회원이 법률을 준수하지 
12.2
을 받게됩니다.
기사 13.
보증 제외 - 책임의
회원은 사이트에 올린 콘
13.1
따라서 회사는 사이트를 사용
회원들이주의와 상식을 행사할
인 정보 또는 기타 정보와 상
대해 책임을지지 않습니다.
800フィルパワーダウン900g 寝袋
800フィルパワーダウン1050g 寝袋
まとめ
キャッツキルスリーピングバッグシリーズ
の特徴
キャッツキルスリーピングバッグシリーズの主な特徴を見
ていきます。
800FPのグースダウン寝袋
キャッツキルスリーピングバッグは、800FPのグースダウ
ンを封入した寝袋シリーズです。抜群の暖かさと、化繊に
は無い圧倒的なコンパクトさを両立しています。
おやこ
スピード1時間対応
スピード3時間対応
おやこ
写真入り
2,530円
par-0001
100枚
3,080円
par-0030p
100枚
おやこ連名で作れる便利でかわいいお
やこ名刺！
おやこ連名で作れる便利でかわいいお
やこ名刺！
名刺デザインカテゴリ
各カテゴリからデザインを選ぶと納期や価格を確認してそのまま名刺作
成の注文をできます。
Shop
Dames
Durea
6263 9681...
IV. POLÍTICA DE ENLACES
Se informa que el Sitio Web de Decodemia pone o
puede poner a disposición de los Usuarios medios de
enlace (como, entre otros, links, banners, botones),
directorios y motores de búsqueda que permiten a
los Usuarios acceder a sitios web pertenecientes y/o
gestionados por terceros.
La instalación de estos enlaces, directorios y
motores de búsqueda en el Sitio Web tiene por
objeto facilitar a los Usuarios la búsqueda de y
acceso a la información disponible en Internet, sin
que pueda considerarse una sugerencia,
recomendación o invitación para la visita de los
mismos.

• • • •

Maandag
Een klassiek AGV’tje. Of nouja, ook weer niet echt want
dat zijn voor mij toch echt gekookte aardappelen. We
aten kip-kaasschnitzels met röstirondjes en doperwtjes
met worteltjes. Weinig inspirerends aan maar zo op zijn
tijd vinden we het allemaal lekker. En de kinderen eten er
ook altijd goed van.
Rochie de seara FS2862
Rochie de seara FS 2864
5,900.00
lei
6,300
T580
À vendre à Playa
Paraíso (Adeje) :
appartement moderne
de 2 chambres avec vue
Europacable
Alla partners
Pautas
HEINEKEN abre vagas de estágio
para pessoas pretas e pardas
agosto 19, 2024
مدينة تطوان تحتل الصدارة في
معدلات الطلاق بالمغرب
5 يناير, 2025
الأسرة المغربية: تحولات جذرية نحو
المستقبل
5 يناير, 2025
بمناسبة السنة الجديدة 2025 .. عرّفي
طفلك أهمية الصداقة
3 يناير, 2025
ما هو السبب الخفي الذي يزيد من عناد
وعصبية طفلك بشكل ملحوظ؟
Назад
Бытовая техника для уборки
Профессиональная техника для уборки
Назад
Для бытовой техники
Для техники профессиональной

• • • •

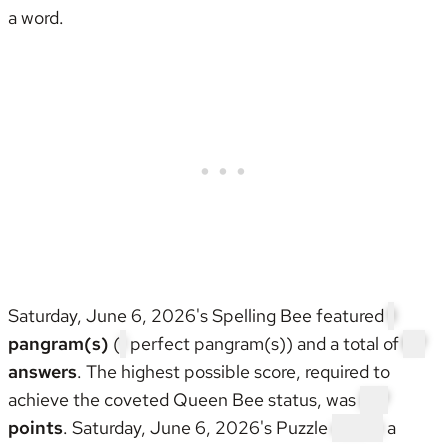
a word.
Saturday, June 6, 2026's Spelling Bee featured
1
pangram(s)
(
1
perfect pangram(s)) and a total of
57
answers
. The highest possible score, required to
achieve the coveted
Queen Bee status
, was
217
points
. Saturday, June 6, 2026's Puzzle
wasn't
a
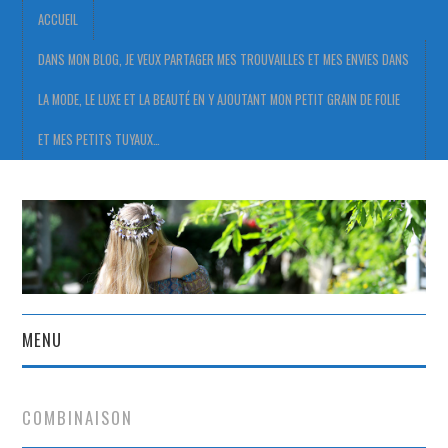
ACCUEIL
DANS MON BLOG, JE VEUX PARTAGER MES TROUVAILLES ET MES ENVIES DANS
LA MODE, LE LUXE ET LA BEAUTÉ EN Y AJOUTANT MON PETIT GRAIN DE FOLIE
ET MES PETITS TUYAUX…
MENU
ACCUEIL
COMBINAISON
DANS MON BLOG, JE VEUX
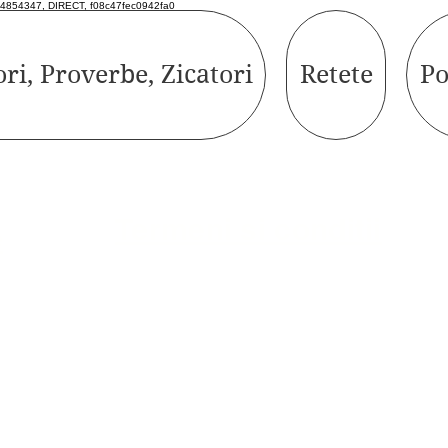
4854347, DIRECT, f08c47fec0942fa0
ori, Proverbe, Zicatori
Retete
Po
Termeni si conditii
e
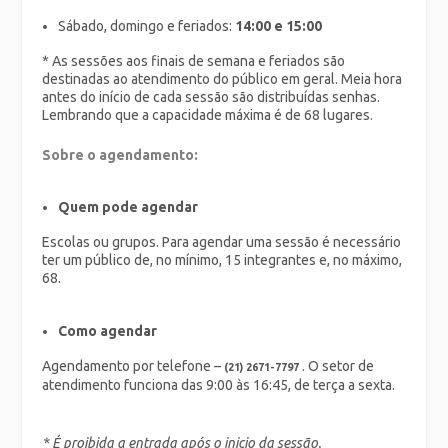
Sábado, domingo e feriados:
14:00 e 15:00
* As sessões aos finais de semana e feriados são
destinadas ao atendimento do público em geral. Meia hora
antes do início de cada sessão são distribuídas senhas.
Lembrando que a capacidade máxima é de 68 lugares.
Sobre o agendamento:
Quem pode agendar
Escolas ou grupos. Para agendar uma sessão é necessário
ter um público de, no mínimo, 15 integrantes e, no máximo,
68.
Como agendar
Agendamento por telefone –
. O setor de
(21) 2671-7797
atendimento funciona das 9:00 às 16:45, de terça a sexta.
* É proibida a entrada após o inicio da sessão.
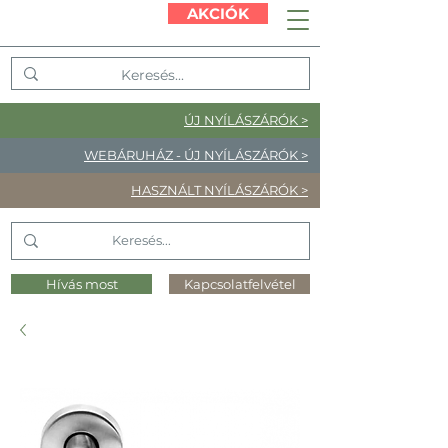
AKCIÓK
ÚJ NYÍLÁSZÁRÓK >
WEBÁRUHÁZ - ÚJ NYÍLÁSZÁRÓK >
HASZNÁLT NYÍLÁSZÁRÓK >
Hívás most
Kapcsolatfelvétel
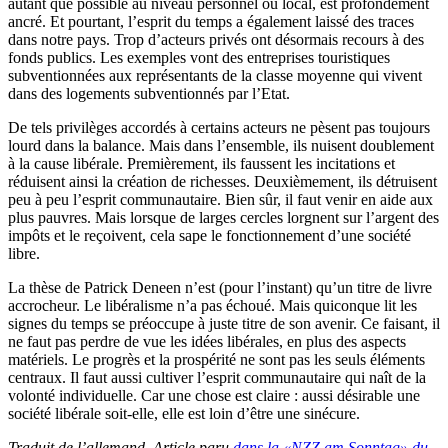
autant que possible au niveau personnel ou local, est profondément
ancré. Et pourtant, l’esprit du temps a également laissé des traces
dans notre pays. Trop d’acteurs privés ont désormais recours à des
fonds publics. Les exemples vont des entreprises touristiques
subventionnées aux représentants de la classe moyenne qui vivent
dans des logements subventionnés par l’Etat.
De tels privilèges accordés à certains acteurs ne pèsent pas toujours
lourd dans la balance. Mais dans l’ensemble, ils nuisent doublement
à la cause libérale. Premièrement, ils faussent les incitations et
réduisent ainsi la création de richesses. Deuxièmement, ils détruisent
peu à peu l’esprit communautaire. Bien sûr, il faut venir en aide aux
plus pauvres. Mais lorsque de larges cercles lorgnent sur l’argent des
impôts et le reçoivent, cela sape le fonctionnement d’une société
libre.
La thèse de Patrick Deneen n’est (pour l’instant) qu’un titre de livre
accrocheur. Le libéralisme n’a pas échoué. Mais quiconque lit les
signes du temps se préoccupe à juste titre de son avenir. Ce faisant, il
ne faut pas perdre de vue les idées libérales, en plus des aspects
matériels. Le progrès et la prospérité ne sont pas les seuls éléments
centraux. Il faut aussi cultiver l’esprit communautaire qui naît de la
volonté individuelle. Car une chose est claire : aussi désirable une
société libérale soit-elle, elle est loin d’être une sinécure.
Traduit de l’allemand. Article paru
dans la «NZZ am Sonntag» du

• • • •

WHAT YOU HAVE TO DO
Look above for the line with "achieve the coveted" and the line with "Kapcsolatfelvétel". Output those two and everything between them exactly, pictures excluded.

EXERCISE RESULT
achieve the coveted
Queen Bee status
, was
217
points
. Saturday, June 6, 2026's Puzzle
wasn't
a
ACCUEIL
DANS MON BLOG, JE VEUX PARTAGER MES TROUVAILLES ET MES ENVIES DANS
LA MODE, LE LUXE ET LA BEAUTÉ EN Y AJOUTANT MON PETIT GRAIN DE FOLIE
ET MES PETITS TUYAUX…
MENU
ACCUEIL
COMBINAISON
DANS MON BLOG, JE VEUX
4854347, DIRECT, f08c47fec0942fa0
ori, Proverbe, Zicatori
Retete
Po
Termeni si conditii
e
Sábado, domingo e feriados:
14:00 e 15:00
* As sessões aos finais de semana e feriados são
destinadas ao atendimento do público em geral. Meia hora
antes do início de cada sessão são distribuídas senhas.
Lembrando que a capacidade máxima é de 68 lugares.
Sobre o agendamento:
Quem pode agendar
Escolas ou grupos. Para agendar uma sessão é necessário
ter um público de, no mínimo, 15 integrantes e, no máximo,
68.
Como agendar
Agendamento por telefone –
. O setor de
(21) 2671-7797
atendimento funciona das 9:00 às 16:45, de terça a sexta.
* É proibida a entrada após o inicio da sessão.
AKCIÓK
ÚJ NYÍLÁSZÁRÓK >
WEBÁRUHÁZ - ÚJ NYÍLÁSZÁRÓK >
HASZNÁLT NYÍLÁSZÁRÓK >
Hívás most
Kapcsolatfelvétel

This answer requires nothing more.